4. Do the experiments. Many will fail. Figure out how to fix things that break. Keep constant notes so that your colleagues repeat what you need them to and/or start the next step.

5. Interpret the results. Some of them will not make any sense (at first, and maybe never). You will probably have to ask for help from others outside of your team.

6. Repeat Steps 3-5 a lot. If things go sideways, go back to Step 1.

7. Compile the results into a report. You will write many drafts, often with a lot of eyes looking at it, and you will spend longer revising than originally writing.

8a. Success? Great! Now you have to scale up to test and produce the treatment. If you thought there was a lot of paperwork before, buckle up.

8b. Failure? Alas. Join the club, as only about 1 in 20 drug research efforts succeed. So now you go back to Step 1 for some other project.

Every step in the process of discovery has massive amounts of reading and writing. It often takes years to get from Step 1 to Step 8. So you are constantly communicating with new people — some you meet, others you never do.
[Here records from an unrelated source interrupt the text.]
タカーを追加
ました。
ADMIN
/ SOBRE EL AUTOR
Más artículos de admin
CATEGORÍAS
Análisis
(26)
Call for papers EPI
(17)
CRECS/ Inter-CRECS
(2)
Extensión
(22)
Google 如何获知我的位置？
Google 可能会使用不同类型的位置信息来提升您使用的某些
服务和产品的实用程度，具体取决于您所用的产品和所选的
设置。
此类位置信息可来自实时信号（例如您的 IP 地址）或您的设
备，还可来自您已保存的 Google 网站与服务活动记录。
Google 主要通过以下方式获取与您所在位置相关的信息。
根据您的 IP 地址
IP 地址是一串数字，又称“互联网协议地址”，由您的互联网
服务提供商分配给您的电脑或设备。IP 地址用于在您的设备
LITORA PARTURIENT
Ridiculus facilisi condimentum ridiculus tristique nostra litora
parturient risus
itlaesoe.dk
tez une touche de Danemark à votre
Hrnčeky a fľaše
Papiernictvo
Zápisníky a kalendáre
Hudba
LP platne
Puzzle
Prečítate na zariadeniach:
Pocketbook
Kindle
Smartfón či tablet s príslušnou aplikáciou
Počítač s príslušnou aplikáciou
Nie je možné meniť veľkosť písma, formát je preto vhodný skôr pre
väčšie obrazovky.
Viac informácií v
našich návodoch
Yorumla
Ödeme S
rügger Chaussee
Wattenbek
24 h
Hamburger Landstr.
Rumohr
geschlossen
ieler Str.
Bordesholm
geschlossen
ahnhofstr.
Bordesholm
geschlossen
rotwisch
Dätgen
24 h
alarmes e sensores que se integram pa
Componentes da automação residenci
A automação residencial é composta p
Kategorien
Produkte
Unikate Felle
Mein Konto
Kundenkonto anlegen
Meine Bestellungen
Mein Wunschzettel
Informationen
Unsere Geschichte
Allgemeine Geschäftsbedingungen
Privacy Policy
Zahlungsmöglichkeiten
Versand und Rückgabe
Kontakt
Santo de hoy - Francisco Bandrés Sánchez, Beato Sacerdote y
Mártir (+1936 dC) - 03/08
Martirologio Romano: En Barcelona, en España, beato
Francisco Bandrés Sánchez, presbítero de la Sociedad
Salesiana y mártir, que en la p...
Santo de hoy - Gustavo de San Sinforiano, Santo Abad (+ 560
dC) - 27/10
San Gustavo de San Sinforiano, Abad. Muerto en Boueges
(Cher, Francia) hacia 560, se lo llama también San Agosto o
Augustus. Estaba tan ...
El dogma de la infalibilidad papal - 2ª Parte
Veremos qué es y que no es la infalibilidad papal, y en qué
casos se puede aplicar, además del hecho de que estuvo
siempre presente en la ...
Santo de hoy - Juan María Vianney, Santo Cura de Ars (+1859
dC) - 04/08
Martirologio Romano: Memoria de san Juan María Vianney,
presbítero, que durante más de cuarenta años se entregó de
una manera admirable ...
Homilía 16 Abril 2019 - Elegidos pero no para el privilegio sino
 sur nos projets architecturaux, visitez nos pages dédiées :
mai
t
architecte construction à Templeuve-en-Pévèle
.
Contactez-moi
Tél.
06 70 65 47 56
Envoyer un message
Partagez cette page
This means that what STEM looks like as a career is very different from the STEM that you’re taught in high school. But that does not mean that your STEM classes are a waste — they are part of your high school learning experience. ALL of your courses can help you in STEM. Think of all the collaboration in music or sports or theatre combined with the reading and writing in the humanities. Broad skills enhance focused abilities.

So if you ever wondered, that’s why English classes are necessary to pursue any STEM program in university. In fact, the chair of a chemistry department that I once worked in said, “It’s not science until it’s published.”